• _To do_
The lines to copy are those holding the string "búsqueda" in the entries below.
# # # #
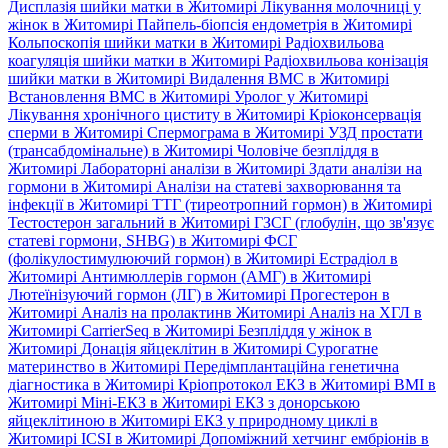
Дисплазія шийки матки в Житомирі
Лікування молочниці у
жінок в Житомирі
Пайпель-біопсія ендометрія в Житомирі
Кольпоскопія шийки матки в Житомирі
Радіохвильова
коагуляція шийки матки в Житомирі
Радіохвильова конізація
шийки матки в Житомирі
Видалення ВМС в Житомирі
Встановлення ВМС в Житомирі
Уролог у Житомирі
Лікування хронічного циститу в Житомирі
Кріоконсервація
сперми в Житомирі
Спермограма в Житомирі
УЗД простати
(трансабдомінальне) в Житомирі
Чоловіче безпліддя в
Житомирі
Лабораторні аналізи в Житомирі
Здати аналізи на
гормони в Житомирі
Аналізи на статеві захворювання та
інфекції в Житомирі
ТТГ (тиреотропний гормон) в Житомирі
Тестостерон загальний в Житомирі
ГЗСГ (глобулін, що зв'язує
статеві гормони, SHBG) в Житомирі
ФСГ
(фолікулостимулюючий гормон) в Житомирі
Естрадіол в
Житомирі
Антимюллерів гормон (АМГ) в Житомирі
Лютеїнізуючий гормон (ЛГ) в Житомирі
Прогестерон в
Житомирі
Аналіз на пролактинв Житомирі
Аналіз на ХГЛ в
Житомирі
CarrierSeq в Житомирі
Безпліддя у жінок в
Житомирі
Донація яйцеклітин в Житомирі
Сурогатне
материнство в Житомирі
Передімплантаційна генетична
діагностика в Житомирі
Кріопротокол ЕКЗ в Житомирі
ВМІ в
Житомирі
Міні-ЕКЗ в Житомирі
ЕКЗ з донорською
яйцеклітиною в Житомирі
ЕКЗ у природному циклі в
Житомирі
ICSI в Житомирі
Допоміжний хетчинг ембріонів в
# # # #
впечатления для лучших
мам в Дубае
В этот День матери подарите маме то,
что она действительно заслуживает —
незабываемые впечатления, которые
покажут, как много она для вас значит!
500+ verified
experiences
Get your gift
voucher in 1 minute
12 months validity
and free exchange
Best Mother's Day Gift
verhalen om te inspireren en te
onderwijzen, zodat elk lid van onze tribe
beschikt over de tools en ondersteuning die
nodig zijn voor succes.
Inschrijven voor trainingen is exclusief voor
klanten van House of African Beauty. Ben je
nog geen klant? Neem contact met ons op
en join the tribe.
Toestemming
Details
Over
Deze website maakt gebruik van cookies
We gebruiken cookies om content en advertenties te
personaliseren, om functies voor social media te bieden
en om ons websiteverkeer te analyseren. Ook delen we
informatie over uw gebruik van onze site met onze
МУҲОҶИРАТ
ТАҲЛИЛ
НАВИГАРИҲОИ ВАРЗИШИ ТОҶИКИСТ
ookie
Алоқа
# # # #
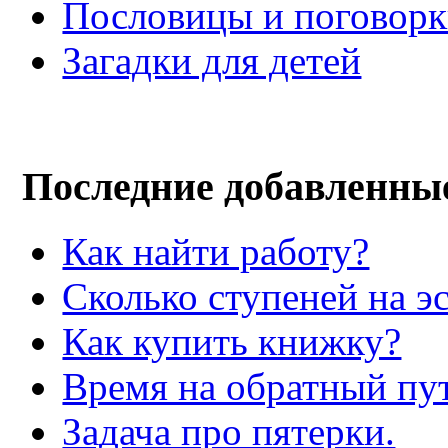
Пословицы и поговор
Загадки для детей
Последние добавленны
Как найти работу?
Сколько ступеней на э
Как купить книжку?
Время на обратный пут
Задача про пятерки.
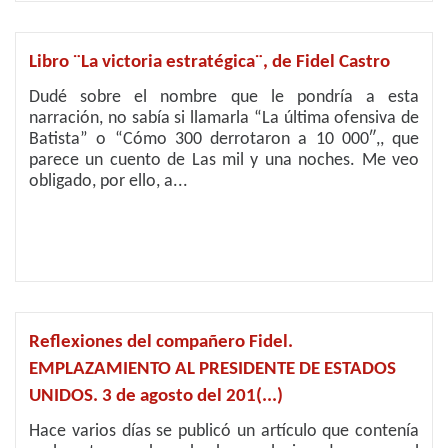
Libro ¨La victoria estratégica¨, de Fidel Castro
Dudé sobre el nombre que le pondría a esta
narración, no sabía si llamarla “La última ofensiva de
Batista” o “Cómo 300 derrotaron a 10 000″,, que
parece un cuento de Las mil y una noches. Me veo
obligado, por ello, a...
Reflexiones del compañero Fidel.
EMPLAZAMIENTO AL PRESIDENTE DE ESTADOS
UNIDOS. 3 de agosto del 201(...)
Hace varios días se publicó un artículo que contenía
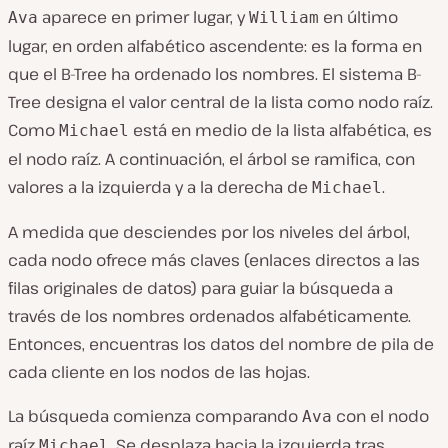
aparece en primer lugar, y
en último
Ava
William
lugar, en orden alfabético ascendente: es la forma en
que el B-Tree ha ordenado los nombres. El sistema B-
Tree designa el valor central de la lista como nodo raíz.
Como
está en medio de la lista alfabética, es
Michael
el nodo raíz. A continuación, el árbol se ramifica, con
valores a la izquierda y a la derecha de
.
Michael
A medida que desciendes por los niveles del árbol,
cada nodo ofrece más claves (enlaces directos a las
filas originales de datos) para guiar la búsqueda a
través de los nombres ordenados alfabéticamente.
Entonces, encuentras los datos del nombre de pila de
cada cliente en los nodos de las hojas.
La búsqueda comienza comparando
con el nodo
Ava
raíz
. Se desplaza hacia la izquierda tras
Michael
# # # #
• _Written solution_
filas originales de datos) para guiar la búsqueda a
La búsqueda comienza comparando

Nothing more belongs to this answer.